Texte intégral
Arrêt n°
du 29/11/2023
N° RG 22/01406
FM/ML
Formule exécutoire le :
à :
COUR D'APPEL DE REIMS
CHAMBRE SOCIALE
Arrêt du 29 novembre 2023
APPELANTE :
d'un jugement rendu le 28 juin 2022 par le Conseil de Prud'hommes de CHARLEVILLE MEZIERES, section Commerce (n° F19/00396)

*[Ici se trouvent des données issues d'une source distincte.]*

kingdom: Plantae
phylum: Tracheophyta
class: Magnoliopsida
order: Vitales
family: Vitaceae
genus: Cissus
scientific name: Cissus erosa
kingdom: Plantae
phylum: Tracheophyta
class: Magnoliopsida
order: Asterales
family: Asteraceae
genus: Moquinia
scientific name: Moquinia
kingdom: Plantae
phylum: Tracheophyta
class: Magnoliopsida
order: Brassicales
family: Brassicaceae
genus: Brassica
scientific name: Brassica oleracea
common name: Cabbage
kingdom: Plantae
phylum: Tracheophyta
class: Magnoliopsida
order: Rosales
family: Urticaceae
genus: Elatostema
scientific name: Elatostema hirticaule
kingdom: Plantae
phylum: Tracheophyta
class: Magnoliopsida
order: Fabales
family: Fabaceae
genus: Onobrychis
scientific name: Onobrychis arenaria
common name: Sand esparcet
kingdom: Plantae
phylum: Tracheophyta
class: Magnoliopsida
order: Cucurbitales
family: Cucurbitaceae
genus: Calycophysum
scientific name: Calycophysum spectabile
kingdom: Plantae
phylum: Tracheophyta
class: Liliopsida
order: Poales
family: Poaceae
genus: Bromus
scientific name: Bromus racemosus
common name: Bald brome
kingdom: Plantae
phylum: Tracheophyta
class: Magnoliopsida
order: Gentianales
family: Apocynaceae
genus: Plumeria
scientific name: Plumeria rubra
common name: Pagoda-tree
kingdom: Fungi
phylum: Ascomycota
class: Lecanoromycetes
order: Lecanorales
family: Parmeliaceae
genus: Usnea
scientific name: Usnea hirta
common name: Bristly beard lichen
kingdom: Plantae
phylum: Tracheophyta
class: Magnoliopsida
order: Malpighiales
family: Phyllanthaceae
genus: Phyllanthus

La S.A.S. SAINT PIERRE AUTO
[Adresse 4]
[Localité 1]
Représentée par la SCP DUPUIS LACOURT MIGNE, avocats au barreau des ARDENNES
INTIMÉ :
Monsieur [G] [L]
[Adresse 3]
[Localité 2]
Représenté par la SCP MEDEAU-LARDAUX, avocats au barreau des ARDENNES
DÉBATS :
En audience publique, en application des dispositions des articles 805 et 907 du code de procédure civile, l'affaire a été débattue le 09 octobre 2023, les avocats ne s'y étant pas opposés, devant Monsieur François MÉLIN, président de chambre, chargé du rapport, qui en a rendu compte à la cour dans son délibéré ; elle a été mise en délibéré au 29 novembre 2023.
COMPOSITION DE LA COUR lors du délibéré :
Monsieur François MÉLIN, président de chambre
Madame Marie-Lisette SAUTRON, conseiller
Madame Marie-Laure BERTHELOT, conseiller
GREFFIER lors des débats :
Madame Maureen LANGLET, greffier placé
ARRÊT :
Prononcé publiquement par mise à disposition de l'arrêt au greffe de la cour d'appel, les parties en ayant été préalablement avisées dans les conditions prévues au deuxième alinéa de l'article 450 du code de procédure civile, et signé par Monsieur François MÉLIN, président de chambre, et Madame Maureen LANGLET, greffier placé, auquel la minute de la décision a été remise par le magistrat signataire.
* * * * *
M. [G] [L] a été embauché par la société Saint Pierre Auto à compter du 1er mars 2017 par un contrat à durée indéterminée, en qualité d'aide mécanicien.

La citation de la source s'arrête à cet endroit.